┏━━
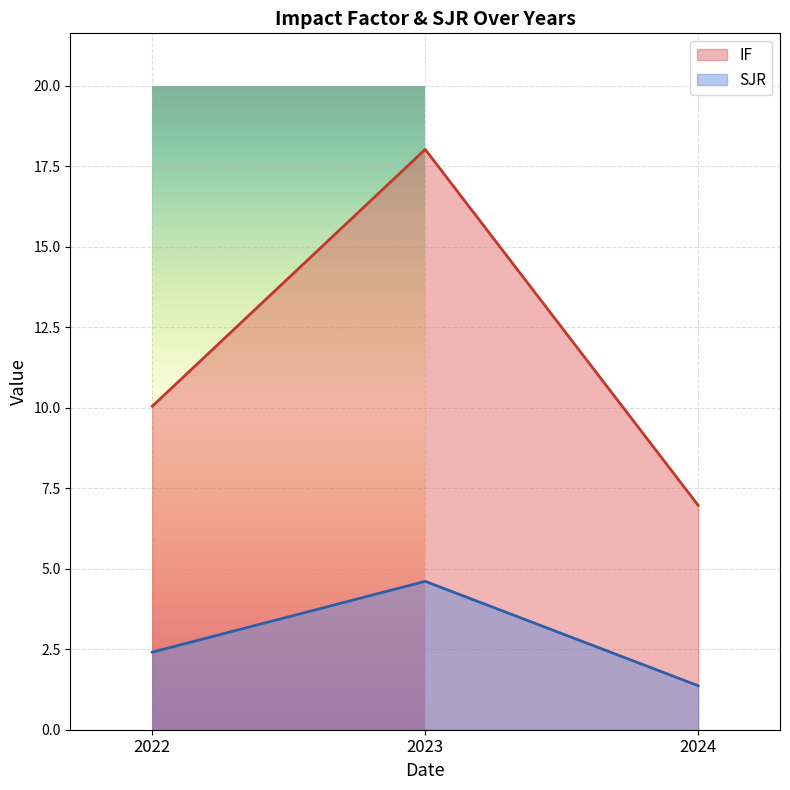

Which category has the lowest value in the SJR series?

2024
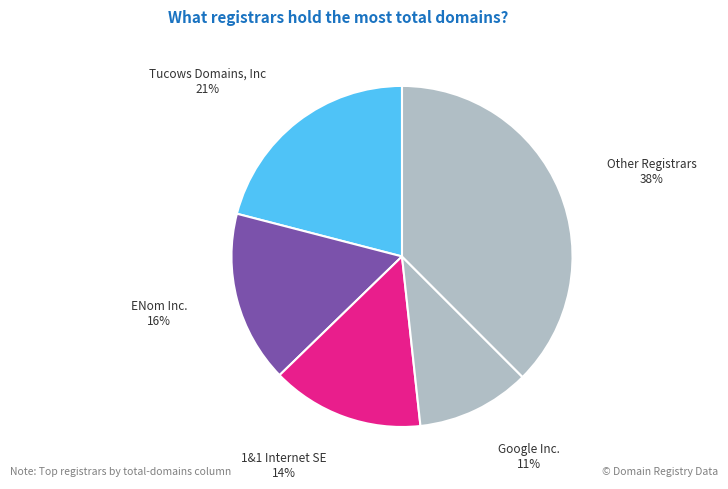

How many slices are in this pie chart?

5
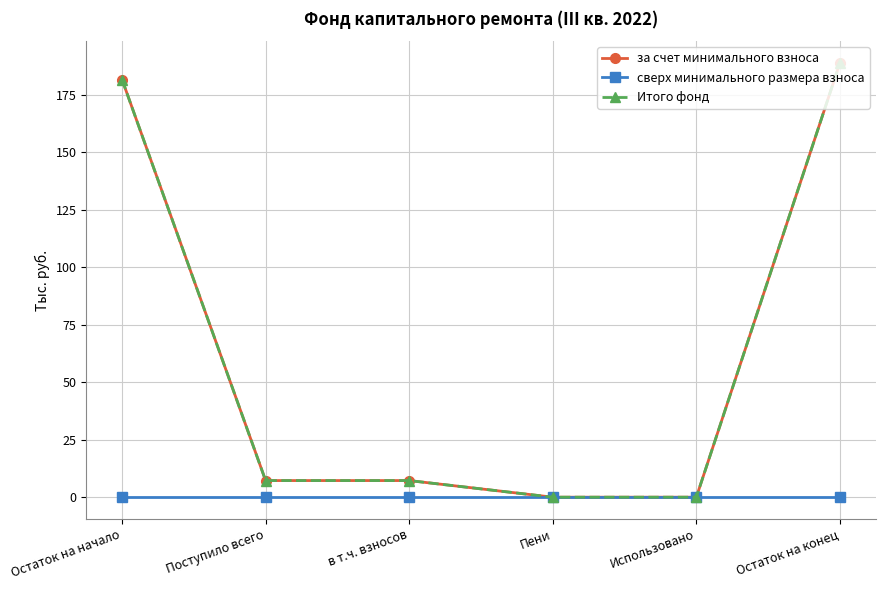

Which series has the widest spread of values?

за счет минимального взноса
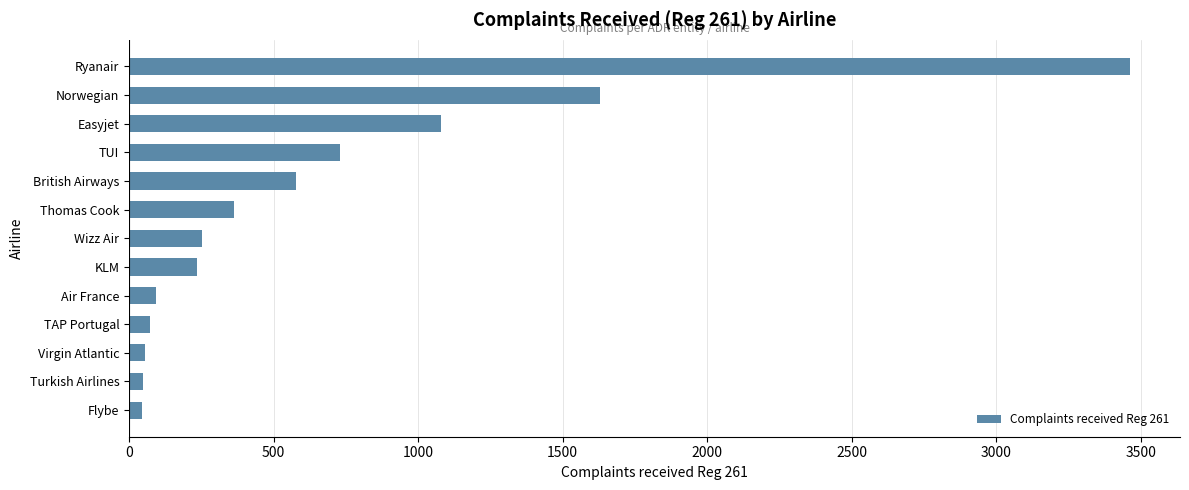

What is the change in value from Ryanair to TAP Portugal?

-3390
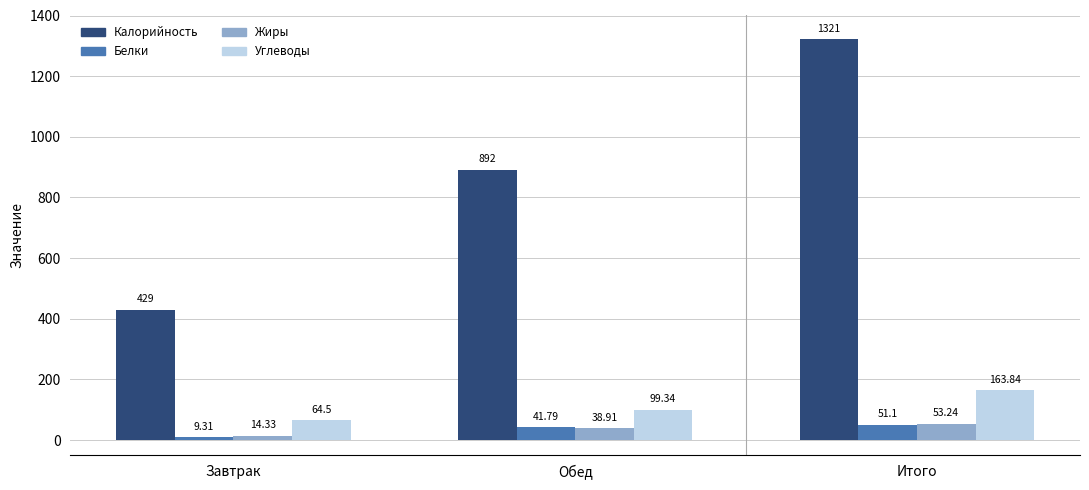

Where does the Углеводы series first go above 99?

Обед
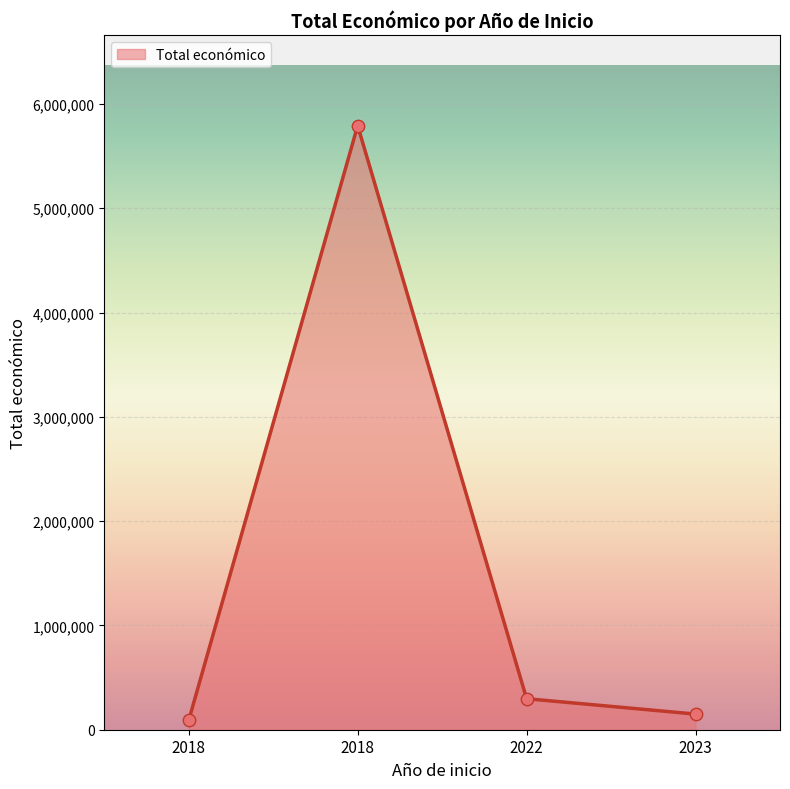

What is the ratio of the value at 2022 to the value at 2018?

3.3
┗━━
To-do item ▸
Pull out every line in the records that contains the word "What", matching case exactly, and copy each such line in full.

Task response ▸
What is the change in value from Ryanair to TAP Portugal?
What is the ratio of the value at 2022 to the value at 2018?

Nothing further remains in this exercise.